Biocompatible and conductive polymer hydrogels are the subject of intensive research in the bioengineering field because of their use in bioelectronic devices and for the fabrication of electro-responsive tissues and drug delivery systems. In this study, we report the synthesis of conductive nanocomposite hydrogels consisting of a poly(N-isopropylacrylamide) (pNIPAM) matrix embedding carboxyl-functionalized multi-walled carbon nanotubes (MWCNTCOOH) using a novel two-step photopolymerization method. Functional hydrogels with controlled hydrophilicity and conductivity were prepared varying the carbon nanotube concentration in the range 0 - 3 wt. %. The thermo-responsive properties of the NIPAM-based nanocomposite hydrogels were measured by differential scanning calorimetry with both ultrapure water and PBS solution as swelling liquid.
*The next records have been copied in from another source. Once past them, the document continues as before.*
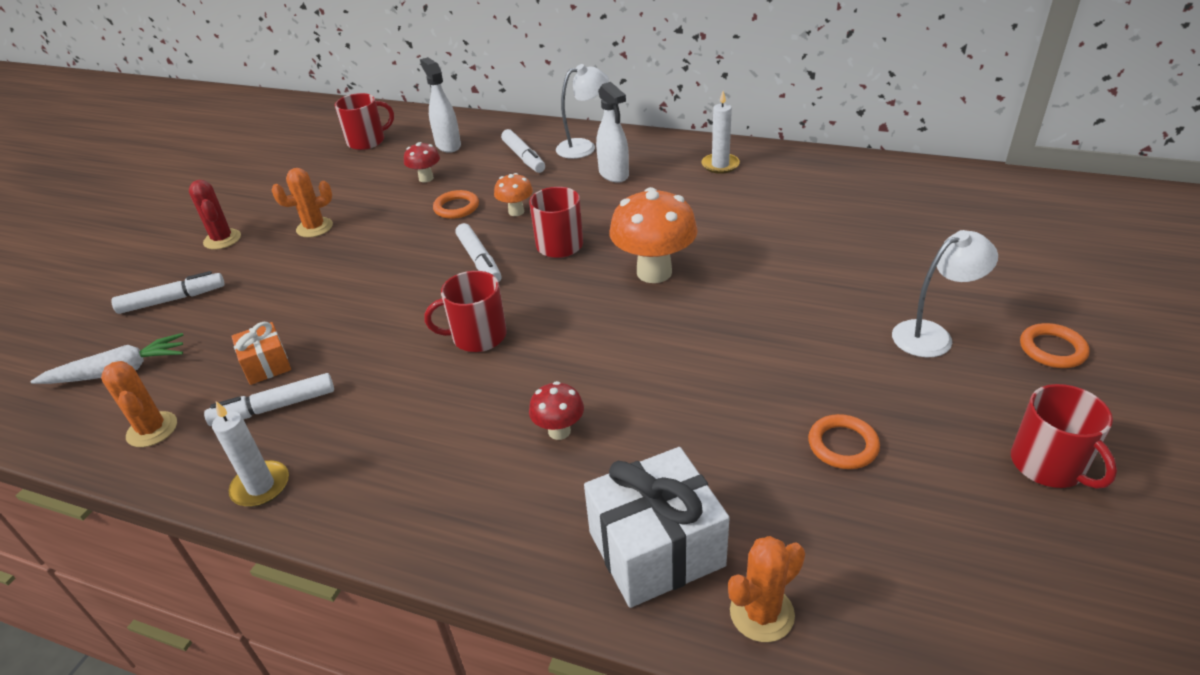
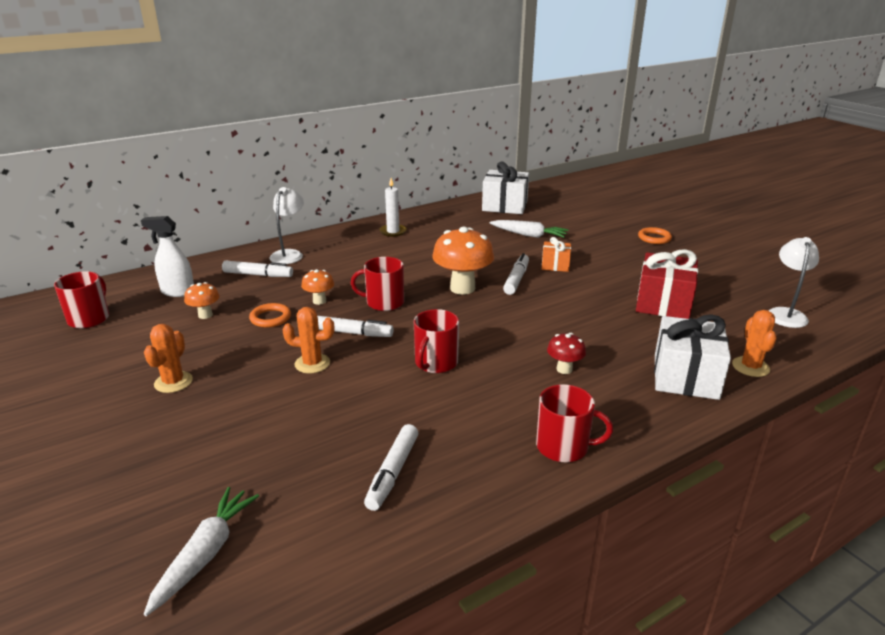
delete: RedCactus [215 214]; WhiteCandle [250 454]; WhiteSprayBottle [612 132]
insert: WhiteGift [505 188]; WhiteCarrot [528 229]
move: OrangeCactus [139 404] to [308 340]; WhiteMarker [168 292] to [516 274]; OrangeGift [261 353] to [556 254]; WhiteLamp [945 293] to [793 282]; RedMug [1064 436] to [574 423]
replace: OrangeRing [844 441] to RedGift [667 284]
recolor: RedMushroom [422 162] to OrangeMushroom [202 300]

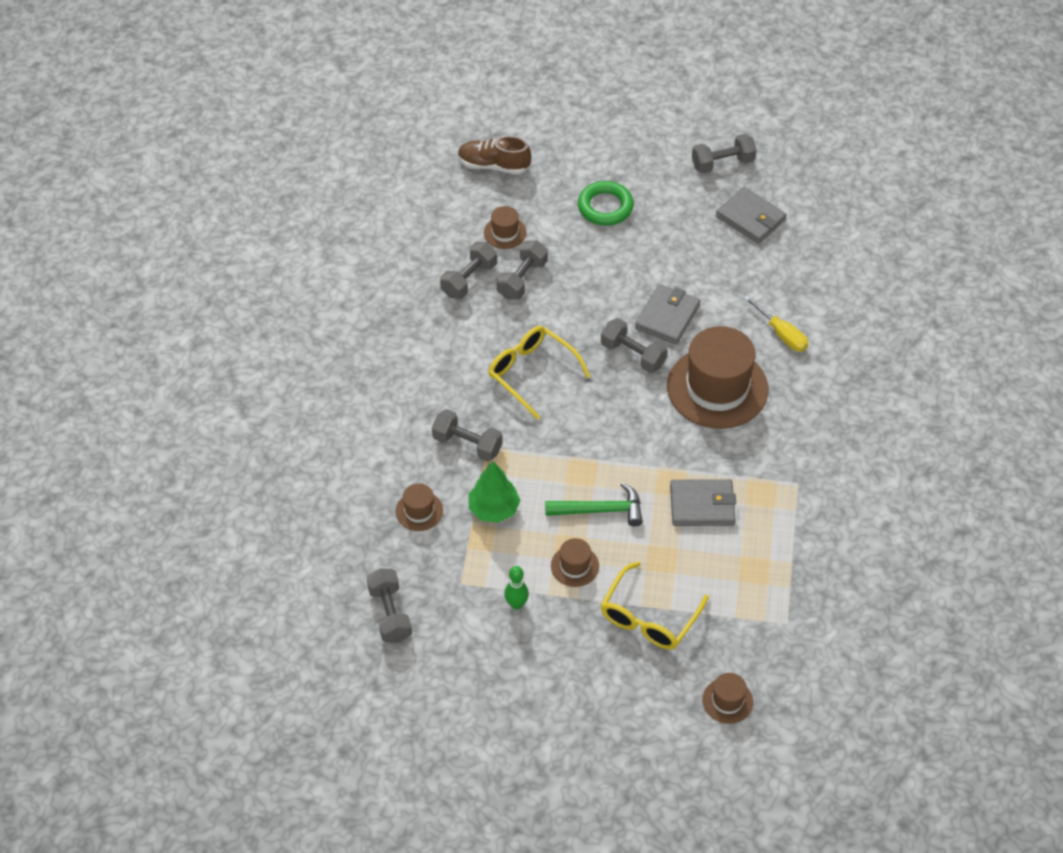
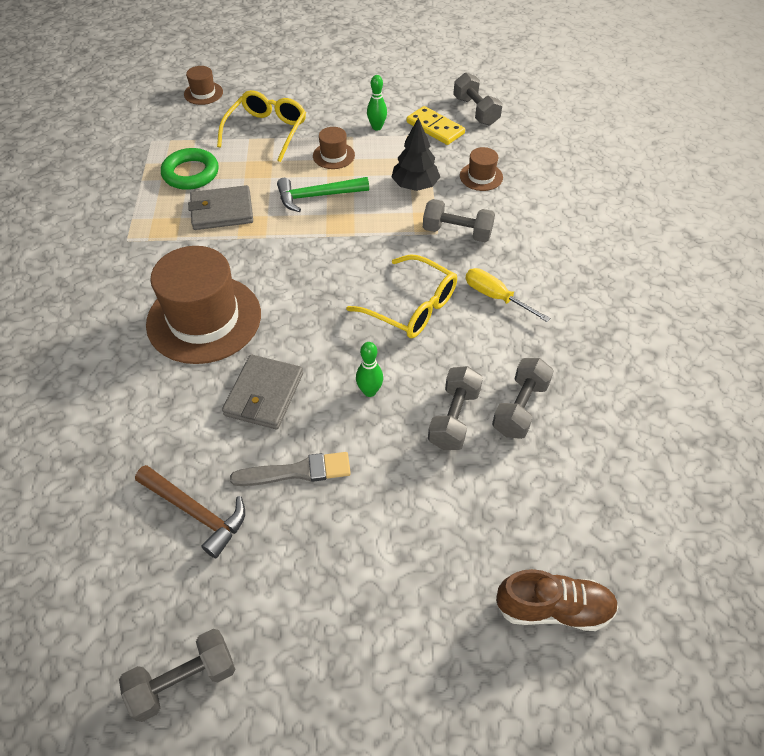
delete: BrownHat [505 227]; GreyDumbbell [634 345]; GreyWallet [751 215]
insert: BrownHammer [190 511]; GreyBrush [290 469]; GreenBowlingPin [369 369]; YellowDomino [436 125]
move: GreenRing [606 203] to [190 169]; YellowScrewdriver [776 323] to [507 295]
recolor: GreenTree [495 492] to BlackTree [415 154]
Results show that the endothermic peak associated with the temperature-dependent volume phase transition (VPT) shifts to higher temperatures upon increasing the concentration of the nanotubes, indicating that more energy is required to dissociate the hydrogen bonds of the polymer/filler network. In PBS solution, the swelling ratios and the VPT temperatures of the nanocomposite hydrogels are reduced as a result of salt-induced screening of the oppositely charged polymer/filler assembly, and the electrical resistivity decreases by a factor of 10 with respect to the water-swollen hydrogels.